I am unclear on how my test set AUC can be so consistently high, but my training set cross validated AUC 'roc_auc' can be so much lower. The more usual situation is the reverse (high training set CV, low test set) due to over-fitting.
Why might my AUC using the test data be quite high (and consistent with a research paper I am using as a benchmark), where my CV AUC much lower?
from sklearn.tree import DecisionTreeClassifier
from sklearn import metrics
fpr, tpr, thresholds = metrics.roc_curve(y_test, clf.predict_proba(x_test)[:,1])
auc_dt = metrics.auc(fpr,tpr)
print 'roc auc new', metrics.roc_auc_score(y_test, clf.predict_proba(x_test)[:,1])
print 'Test set DT AUC: ', auc_dt
Results are roc auc new 0.883120510099 Test set AUC: 0.883120510099
When I use cross validation
from sklearn.cross_validation import StratifiedKFold
shuffle = StratifiedKFold(y_train, n_folds=10, shuffle=True)
scores = cross_val_score(clf, x_train, y_train, cv=shuffle, scoring='roc_auc')
print scores
print 'Average Training set DT CV score: ',scores.mean()
results [ 0.64501863 0.64880271 0.62380773 0.63231963 0.59982753 0.63169843 0.62608849 0.62264435 0.63381149 0.60471224]
I thought it might be an issue with not knowing how to use predict_proba on the classifier in the context of the cross_val_score, so I used a different method (similar method from the scikit docs):
cv = StratifiedKFold(y_train, n_folds=6, shuffle=True)
classifier = DecisionTreeClassifier()
mean_tpr = 0.0
for i, (train, test) in enumerate(cv):
probas_ = classifier.fit(x_train.values[train], y_train.values[train]).predict_proba(x_train.values[test])
fpr, tpr, thresholds = metrics.roc_curve(y_train.values[test], probas_[:,1])
roc_auc = metrics.auc(fpr, tpr)
print ('roc # %s, %s'%(i,roc_auc))
outcome
- roc # 0, 0.633910529504
- roc # 1, 0.63380692856
- roc # 2, 0.624857088789
- roc # 3, 0.636719967088
- roc # 4, 0.623175499321
- roc # 5, 0.613694032062
More info: The dataset ordered, so I use the shuffle parameter.
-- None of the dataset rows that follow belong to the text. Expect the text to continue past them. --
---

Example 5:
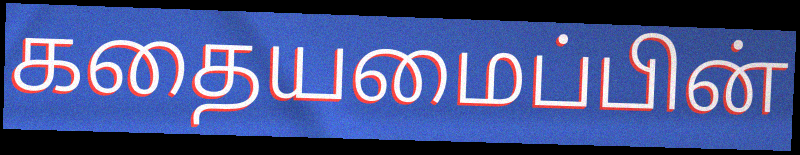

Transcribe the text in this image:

கதையமைப்பின்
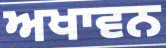
ਅਖਾਵਨ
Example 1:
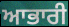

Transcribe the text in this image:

ਆਭਾਰੀ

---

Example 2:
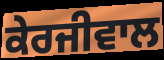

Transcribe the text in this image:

ਕੇਰਜੀਵਾਲ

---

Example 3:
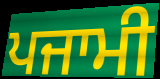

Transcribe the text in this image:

ਪਜਾਮੀ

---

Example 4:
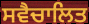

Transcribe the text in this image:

ਸਵੈਚਾਲਿਤ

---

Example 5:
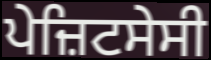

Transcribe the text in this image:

Without the shuffle parameter, I get results from near 0 to very high (representative of an ordered dataset).
I have been digging into the use of AUC and CV all day, but cannot figure this one out.
There is a similar result with KNeighborsClassifier, where I have a higher AUC using metrics.roc_curve and metrics.auc, but substantially lower CV AUC from the above CV methods.
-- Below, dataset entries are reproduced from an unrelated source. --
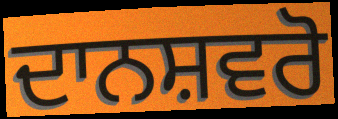
ਦਾਨਸ਼ਵਰੋ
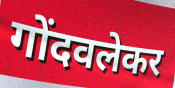
गोंदवलेकर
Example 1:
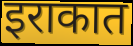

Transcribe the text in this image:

इराकात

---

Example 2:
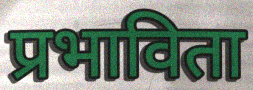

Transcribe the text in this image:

प्रभाविता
In case it helps, the confusion matrix on the test set is as follows:
true negative: 3550 false negative: 116 true positive: 335 false positive: 118
Using accuracy as the scorer gets me much better scores for CV.
Any ideas would help.
EDIT: I ran the CV on the test set as well (where the AUC scored high) and I got approximately the same CV AUC as the above (just slightly worse).
I also used a very stripped down version of the script, where I import the data, split the independent from dependent variable, encode the categorical variables with get_dummies, and run the classifier alone and in CV. Same results.
Working hypothesis I believe that the issue has to do with the ordered, stratified nature of the data and issues using cross validation (I just found out that gridsearchCV gives nonsensical results). As I do more research into this, I will add my findings here.